| Your goal |
In the EEOC settlement announcement, in which court did the EEOC file its lawsuit against Buy Rite?

U.S. Equal Employment Opportunity Commission
EEOC Obtains $50,000 for Worker Fired Due to Epilepsy
MODESTO, Calif. – Modesto retailer Buy Rite Thrift Store has agreed to pay $50,000 to settle a disability discrimination lawsuit filed by the U.S. Equal Employment Opportunity Commission (EEOC), the agency announced today.
The EEOC’s lawsuit alleged that Buy Rite illegally fired a stocker on the night shift who has epilepsy after he experienced mild seizures at work. Rather than requesting that the worker to take a fitness exam or provide medical documentation of his ability to perform the job duties required of his position, the thrift shop relied on its own judgment – which is not consistent with the law – to determine that the employee was a danger to himself and others, the EEOC said.
The Americans with Disabilities Act (ADA) prohibits disability discrimination and requires employers to make reasonable accommodations to employees with disabilities. After an investigation by EEOC Investigator Rosa Salazar and after first attempting to reach a pre-litigation settlement, the EEOC filed suit (EEOC v. BRT Management Company, Inc. dba Buy Rite Thrift Store and W. & J. Capitol and Mgt. Co., Inc. d/b/a Buy Rite Thrift Store, Case No. CV 11-4536-HRL) in U.S. District Court for the Northern District of California last September after first attempting to reach a pre-litigation settlement through its conciliation process. Buy Rite chose to work with the EEOC and settle the case before the owners sold the business in December 2011.

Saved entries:
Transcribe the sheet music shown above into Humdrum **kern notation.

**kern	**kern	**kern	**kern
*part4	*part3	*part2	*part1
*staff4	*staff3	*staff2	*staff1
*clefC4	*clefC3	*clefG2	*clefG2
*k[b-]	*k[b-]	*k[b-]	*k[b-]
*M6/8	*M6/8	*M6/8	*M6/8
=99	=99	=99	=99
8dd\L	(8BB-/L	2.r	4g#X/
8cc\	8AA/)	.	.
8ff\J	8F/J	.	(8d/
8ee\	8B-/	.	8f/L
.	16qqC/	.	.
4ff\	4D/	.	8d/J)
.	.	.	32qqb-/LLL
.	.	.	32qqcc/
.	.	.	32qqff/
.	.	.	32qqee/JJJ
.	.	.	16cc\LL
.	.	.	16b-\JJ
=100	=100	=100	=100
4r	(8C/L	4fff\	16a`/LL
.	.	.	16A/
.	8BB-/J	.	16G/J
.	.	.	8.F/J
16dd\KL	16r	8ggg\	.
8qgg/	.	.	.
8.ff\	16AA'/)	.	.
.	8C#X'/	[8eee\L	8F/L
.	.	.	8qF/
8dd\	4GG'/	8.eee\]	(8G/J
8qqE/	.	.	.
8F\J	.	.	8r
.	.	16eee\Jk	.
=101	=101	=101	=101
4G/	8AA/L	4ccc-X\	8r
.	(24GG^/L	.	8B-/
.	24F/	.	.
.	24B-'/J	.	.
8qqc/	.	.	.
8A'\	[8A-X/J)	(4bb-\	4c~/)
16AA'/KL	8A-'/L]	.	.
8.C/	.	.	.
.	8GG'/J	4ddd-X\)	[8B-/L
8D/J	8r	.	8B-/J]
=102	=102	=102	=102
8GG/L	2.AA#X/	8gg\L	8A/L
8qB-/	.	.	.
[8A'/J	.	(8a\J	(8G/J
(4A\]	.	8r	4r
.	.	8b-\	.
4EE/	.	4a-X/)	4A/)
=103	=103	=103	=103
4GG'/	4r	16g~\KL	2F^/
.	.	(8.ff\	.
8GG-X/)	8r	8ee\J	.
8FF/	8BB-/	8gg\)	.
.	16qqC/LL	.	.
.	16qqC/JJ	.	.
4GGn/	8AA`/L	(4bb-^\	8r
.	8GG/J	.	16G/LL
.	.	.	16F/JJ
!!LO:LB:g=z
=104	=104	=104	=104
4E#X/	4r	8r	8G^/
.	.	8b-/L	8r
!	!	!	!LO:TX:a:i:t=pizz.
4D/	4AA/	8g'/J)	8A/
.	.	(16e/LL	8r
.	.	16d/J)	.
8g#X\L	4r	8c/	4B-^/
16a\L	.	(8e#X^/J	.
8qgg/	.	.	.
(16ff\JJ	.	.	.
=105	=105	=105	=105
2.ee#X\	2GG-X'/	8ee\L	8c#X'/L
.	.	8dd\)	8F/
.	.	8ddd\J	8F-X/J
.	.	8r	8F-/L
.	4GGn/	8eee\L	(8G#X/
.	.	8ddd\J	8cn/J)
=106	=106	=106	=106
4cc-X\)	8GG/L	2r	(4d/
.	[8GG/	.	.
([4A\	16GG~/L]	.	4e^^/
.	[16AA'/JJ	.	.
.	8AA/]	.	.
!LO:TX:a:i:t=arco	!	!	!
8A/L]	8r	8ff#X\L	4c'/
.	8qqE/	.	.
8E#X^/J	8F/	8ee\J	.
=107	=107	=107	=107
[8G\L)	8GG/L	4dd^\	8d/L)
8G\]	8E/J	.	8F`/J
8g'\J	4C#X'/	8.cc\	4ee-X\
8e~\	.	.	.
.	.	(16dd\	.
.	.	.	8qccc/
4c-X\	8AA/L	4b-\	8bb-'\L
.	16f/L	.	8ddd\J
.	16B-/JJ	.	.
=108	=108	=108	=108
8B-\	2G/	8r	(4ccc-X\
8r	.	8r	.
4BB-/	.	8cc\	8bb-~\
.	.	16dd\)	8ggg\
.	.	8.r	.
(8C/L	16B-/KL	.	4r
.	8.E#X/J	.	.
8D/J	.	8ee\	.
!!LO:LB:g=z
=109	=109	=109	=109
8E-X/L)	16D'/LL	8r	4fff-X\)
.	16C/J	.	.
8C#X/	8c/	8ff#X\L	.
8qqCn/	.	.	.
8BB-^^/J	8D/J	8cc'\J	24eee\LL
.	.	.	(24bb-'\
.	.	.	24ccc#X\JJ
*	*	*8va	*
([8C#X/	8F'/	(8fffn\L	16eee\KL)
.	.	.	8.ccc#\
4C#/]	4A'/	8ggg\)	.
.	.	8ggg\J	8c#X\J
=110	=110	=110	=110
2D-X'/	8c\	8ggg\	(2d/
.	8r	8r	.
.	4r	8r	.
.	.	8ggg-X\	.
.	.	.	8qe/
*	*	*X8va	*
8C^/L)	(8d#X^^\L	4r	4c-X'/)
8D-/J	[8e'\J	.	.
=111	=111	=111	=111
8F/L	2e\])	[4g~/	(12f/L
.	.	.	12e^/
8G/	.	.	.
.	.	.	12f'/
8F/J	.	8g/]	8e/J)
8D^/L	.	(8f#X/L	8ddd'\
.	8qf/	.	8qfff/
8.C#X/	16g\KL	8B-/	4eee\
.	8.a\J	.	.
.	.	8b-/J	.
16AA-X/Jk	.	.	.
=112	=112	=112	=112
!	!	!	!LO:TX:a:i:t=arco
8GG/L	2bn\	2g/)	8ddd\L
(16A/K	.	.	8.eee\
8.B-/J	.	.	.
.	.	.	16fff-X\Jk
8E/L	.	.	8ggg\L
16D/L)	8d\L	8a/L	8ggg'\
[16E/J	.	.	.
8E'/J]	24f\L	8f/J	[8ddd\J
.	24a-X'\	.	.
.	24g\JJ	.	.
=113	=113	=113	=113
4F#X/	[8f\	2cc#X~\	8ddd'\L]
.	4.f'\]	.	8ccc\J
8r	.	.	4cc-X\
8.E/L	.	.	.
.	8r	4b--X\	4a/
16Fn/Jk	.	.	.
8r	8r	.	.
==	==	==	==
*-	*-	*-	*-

| Answer section |
The U.S. District Court for the Northern District of California.